Divertimento No. 15 is the second ballet that Balanchine created to Mozart’s Divertimento in B-flat major (K. 287), a score the choreographer avowed “is one I admire most in the world.” Composed in 1777 for the name day of Countess Maria Antonia Lodron and intended, like so much music in the eighteenth century, as entertainment at aristocratic social events, this Divertimento is a splendid example of Mozart’s genius for making a masterpiece out of even the most occasional music. Mozart himself loved to play the virtuoso first violin part and, after one performance, wrote to his father: “It made everybody sit up. I played as though I were the greatest violinist in Europe.”

Of the relationship between the earlier ballet, called Caracole (1952), and the later one, there is some disagreement. Balanchine’s own account is that no one could remember Caracole in 1956 and that he completely reworked it for the bicentennial celebration of Mozart's birth at the American Shakespeare Festival. But, according to Tanaquil LeClercq and Diana Adams, who were in the original casts of both versions, the steps for Caracole and Divertimento No. 15 are virtually identical, and it is incorrect to say that no one could remember the earlier work.
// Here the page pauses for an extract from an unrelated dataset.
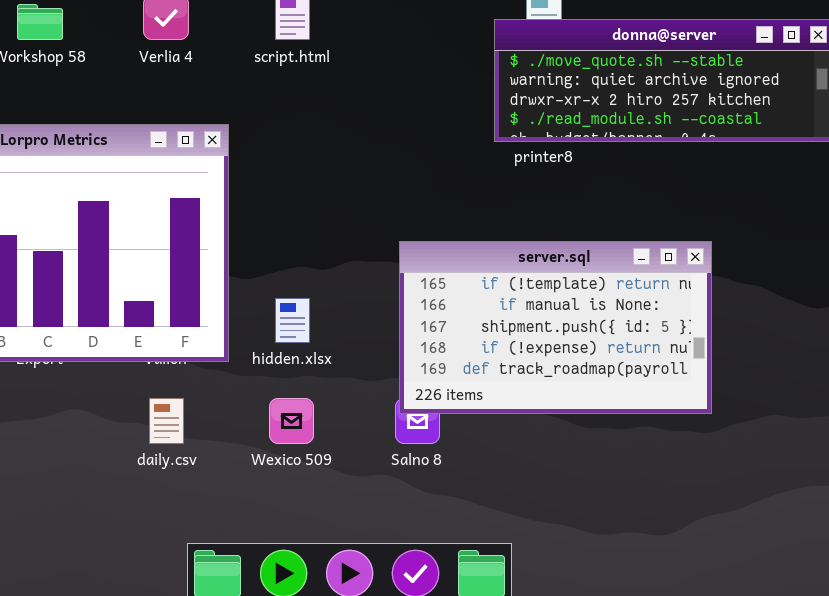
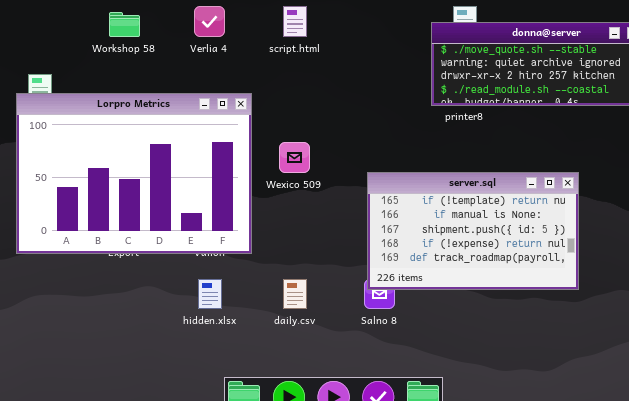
hidden.xlsx: [275,298,310,343] -> [198,279,222,309], moved
daily.csv: [149,398,184,444] -> [283,279,307,309], moved
Wexico 509: [269,398,314,444] -> [279,142,310,173], moved

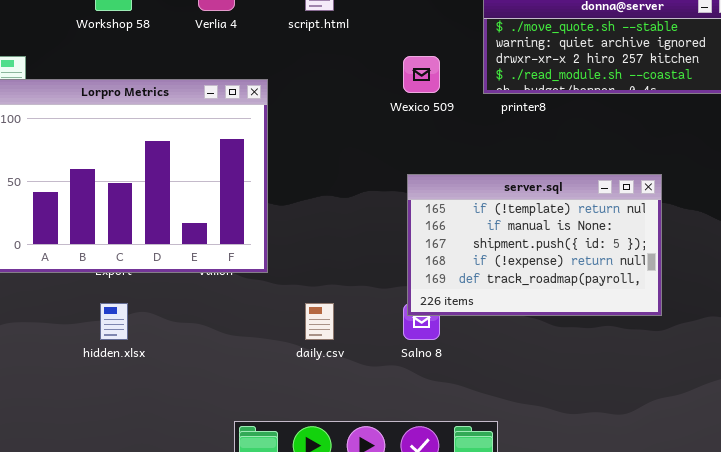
Wexico 509: [279,142,310,173] -> [403,56,440,93], moved
hidden.xlsx: [198,279,222,309] -> [100,303,128,340], moved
A pure dance ballet that seeks to visualize the understated elegance, exquisite filigree, and sweet playfulness of Mozart’s score, Divertimento No. 15 has been characterized by dance historian Nancy Reynolds as “cut crystal rather than diamond glitter.” Among its numerous fine moments are (in the Theme and Variations section) delicately-wrought variations for four ballerinas; one of the great male variations in the ballet repertoire; and the climactic allegro variation, where the fifth ballerina’s virtuosity must match the violinists’. According to Francia Russell (who danced one of the ballerina roles and has staged the work for numerous European companies) and Kent Stowell (who performed the male variation), most of the steps in the ballet are not unusually demanding technically, but they must be danced beautifully—by dancers who are very musical.
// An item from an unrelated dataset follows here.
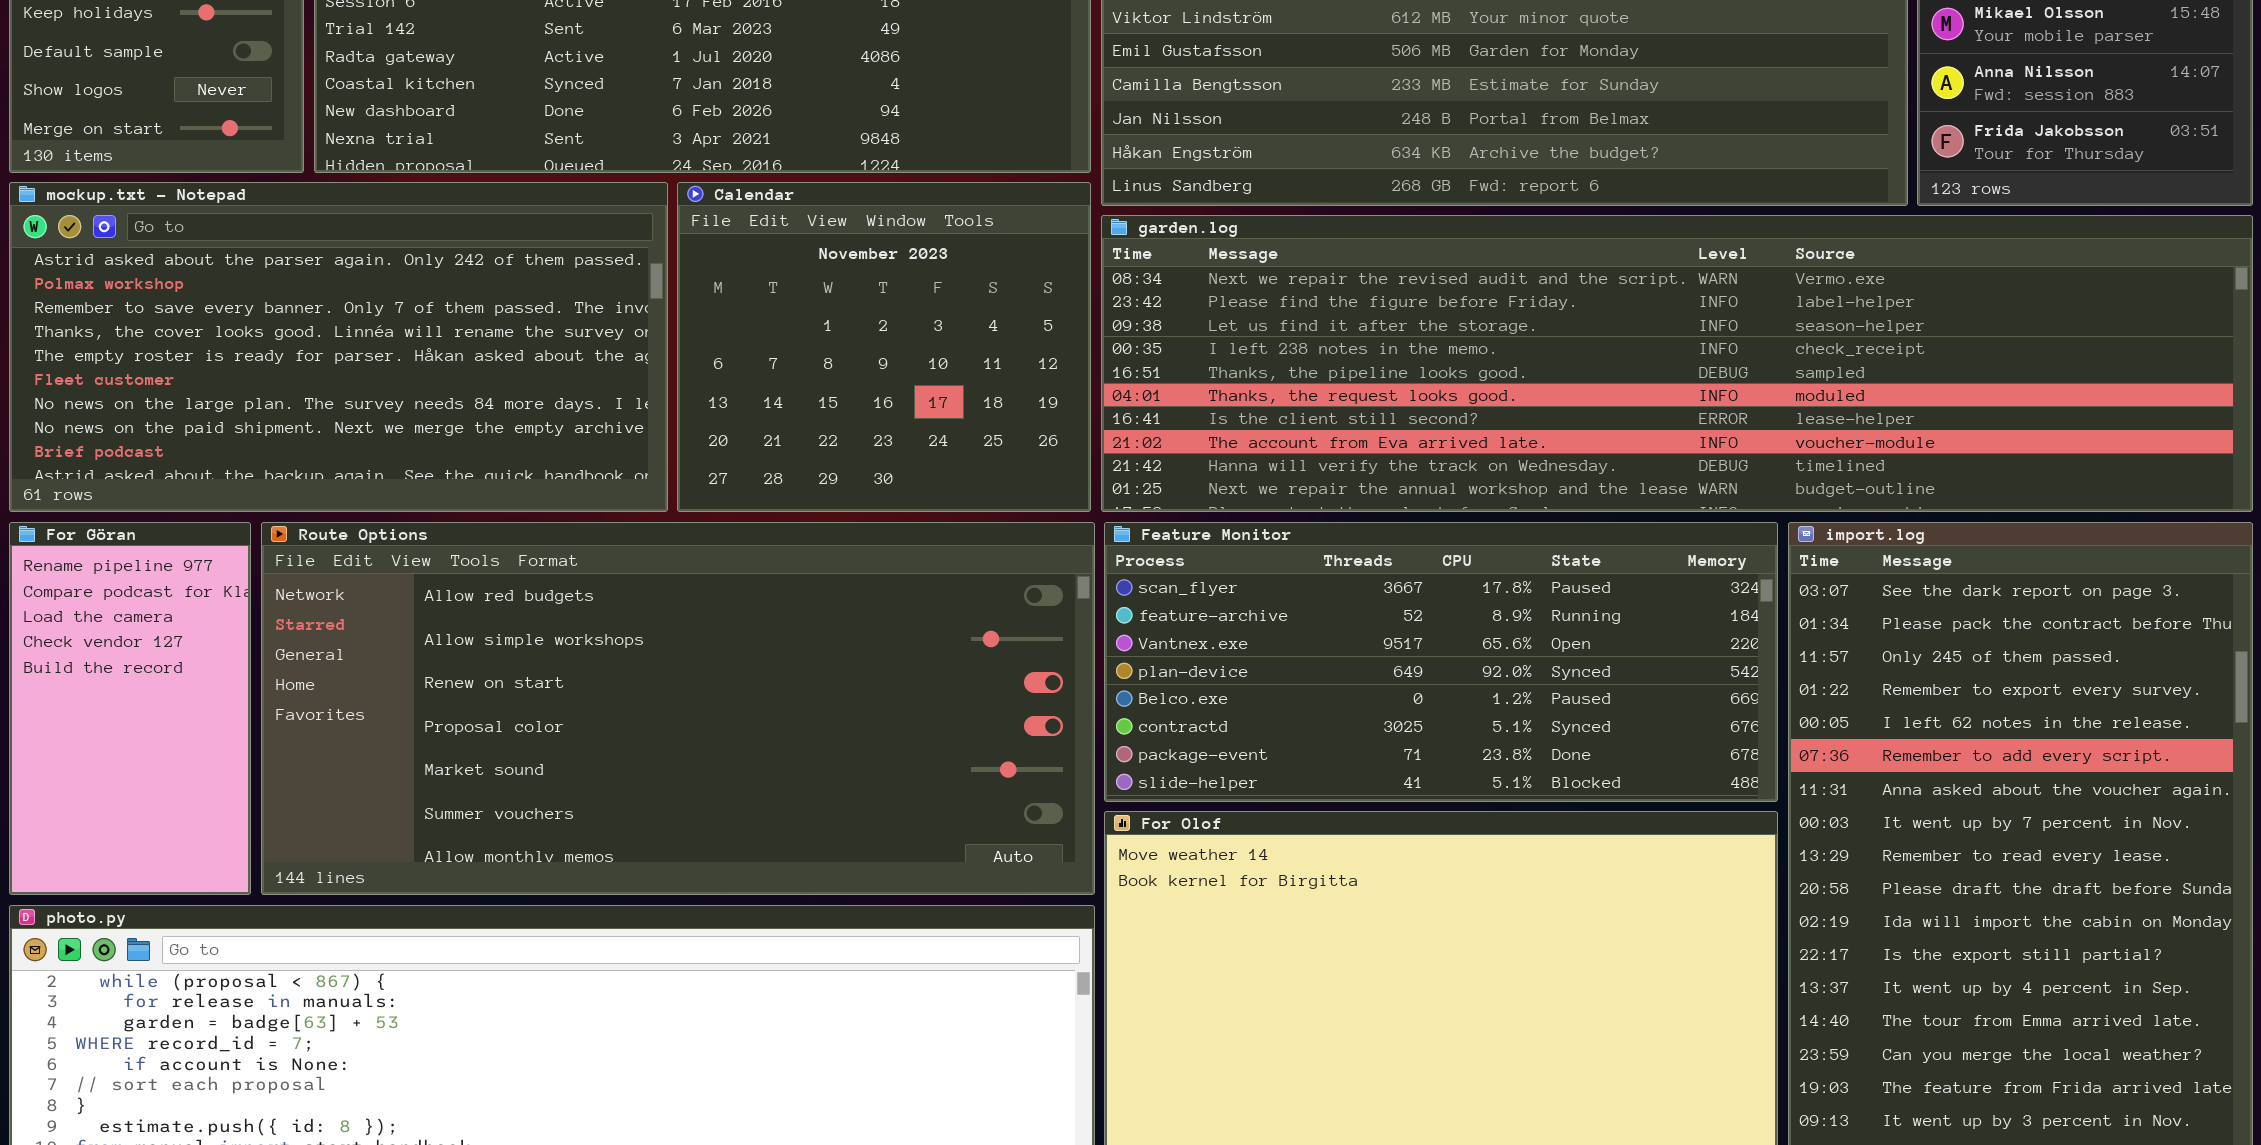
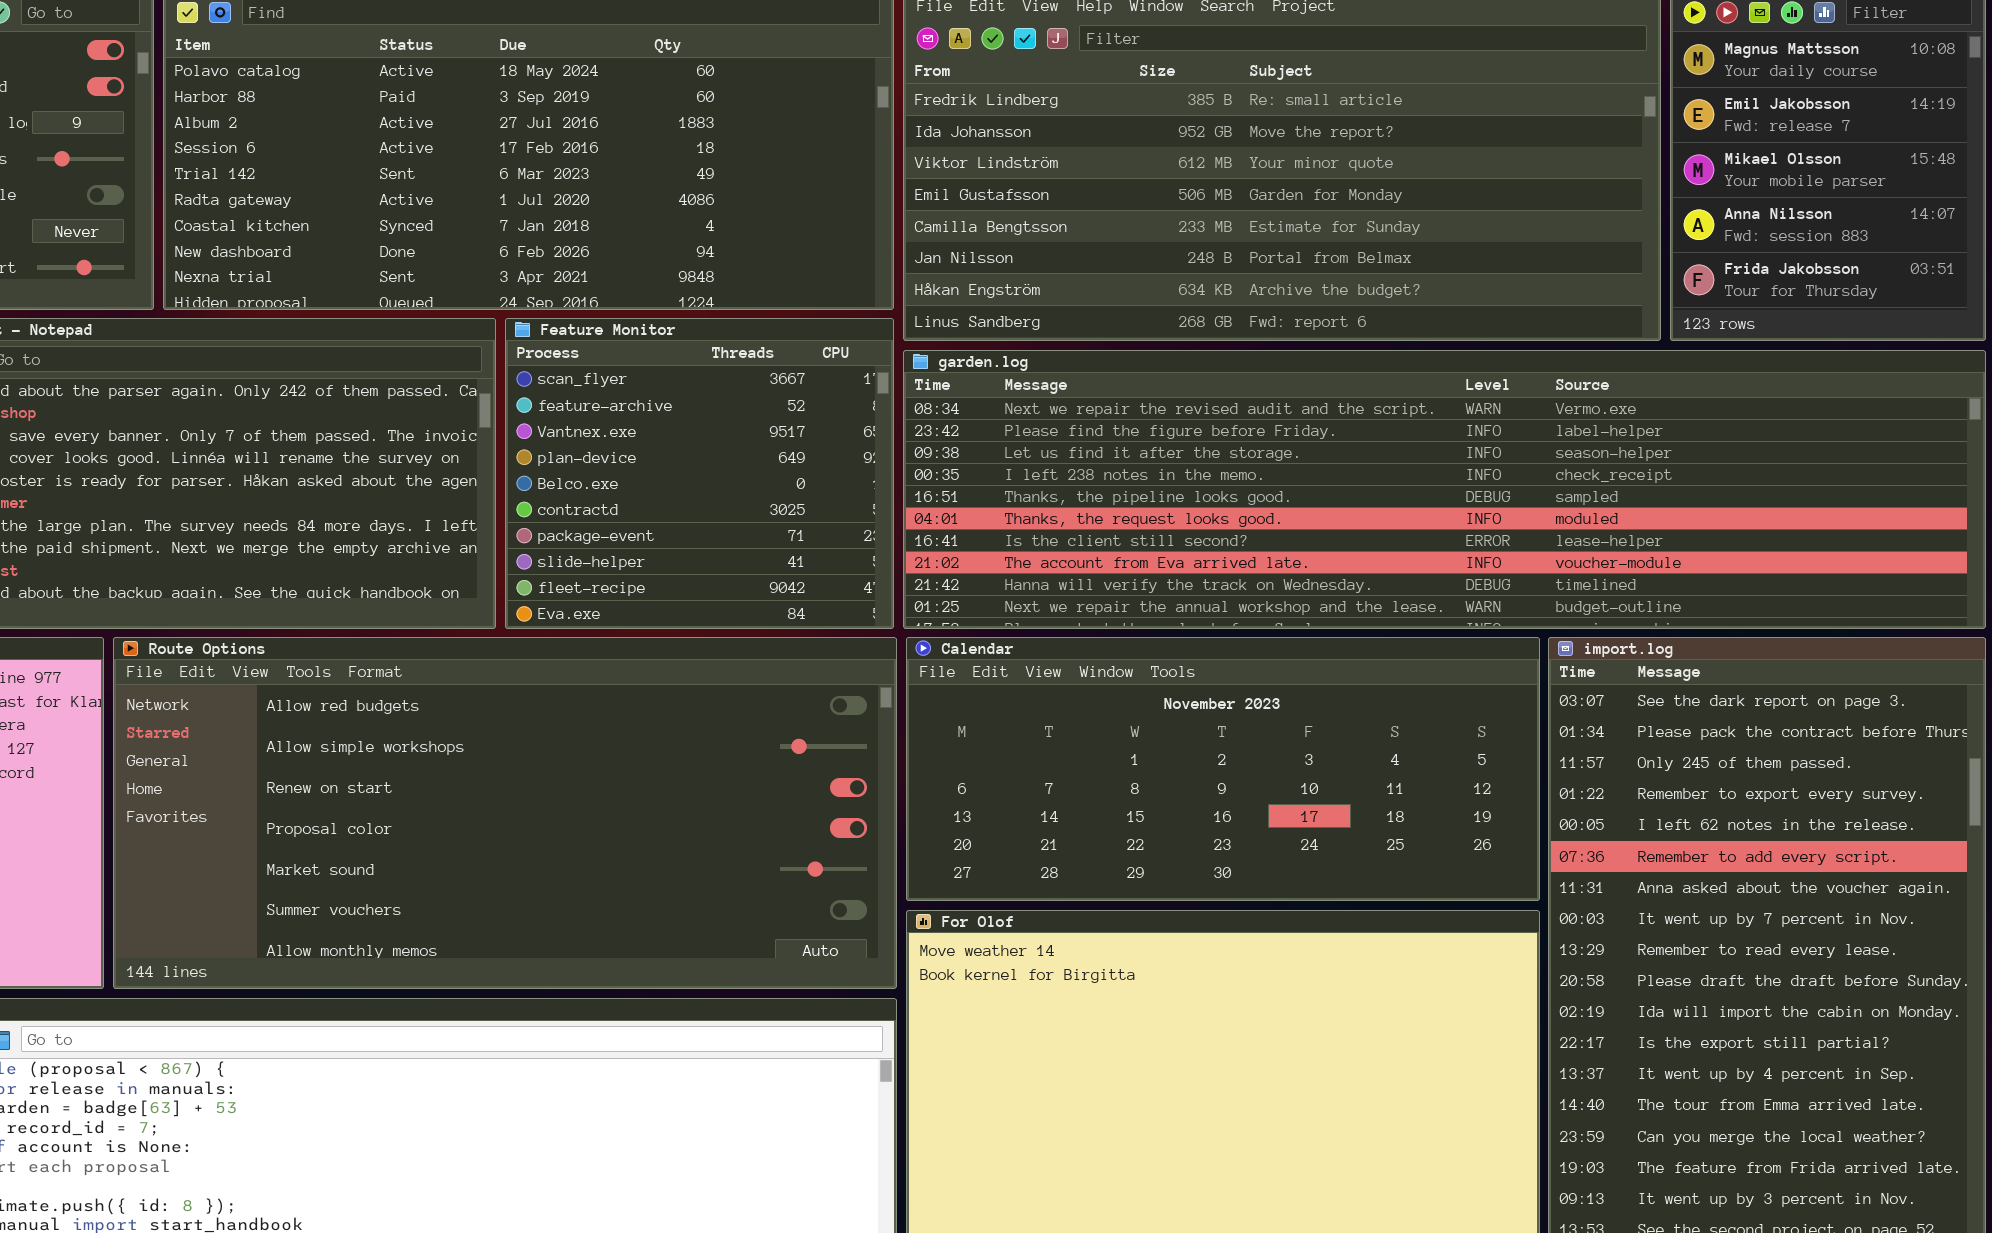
Calendar: [677,182,1091,512] -> [906,637,1540,901], moved, resized
Feature Monitor: [1104,522,1778,802] -> [505,318,894,629], moved, resized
Although Balanchine was dissatisfied with his choreography for Divertimento No. 15, feeling it did not come up to the standard set by the composer, the work has been not only admired but loved by audiences and dancers alike. “Celestial” is a word that has been used to describe it, and, indeed, a vision of ideal beauty is the ballet’s essence. Music critic Louis Biancolli offered this tribute: “[The ballet] is so close to the music that the chances are no company short of a band of dancing Mozarts will ever be able to attain either the perfection of Mozart or the ingenuity of Balanchine; the gap will always remain between what both Mozart and Balanchine have devised and what is humanly possible in the dance. Think of trying to communicate in motion the breathing, soaring line of an Andante that is almost the closest thing to divine grace in music.”

Divertimento No. 15 has been in Pacific Northwest Ballet’s repertory since 1991, when Francia Russell staged it for the Company’s season-long tribute to Mozart on the 200th anniversary of his death.


Notes by Jeanie Thomas; edited by Doug Fullington 2009.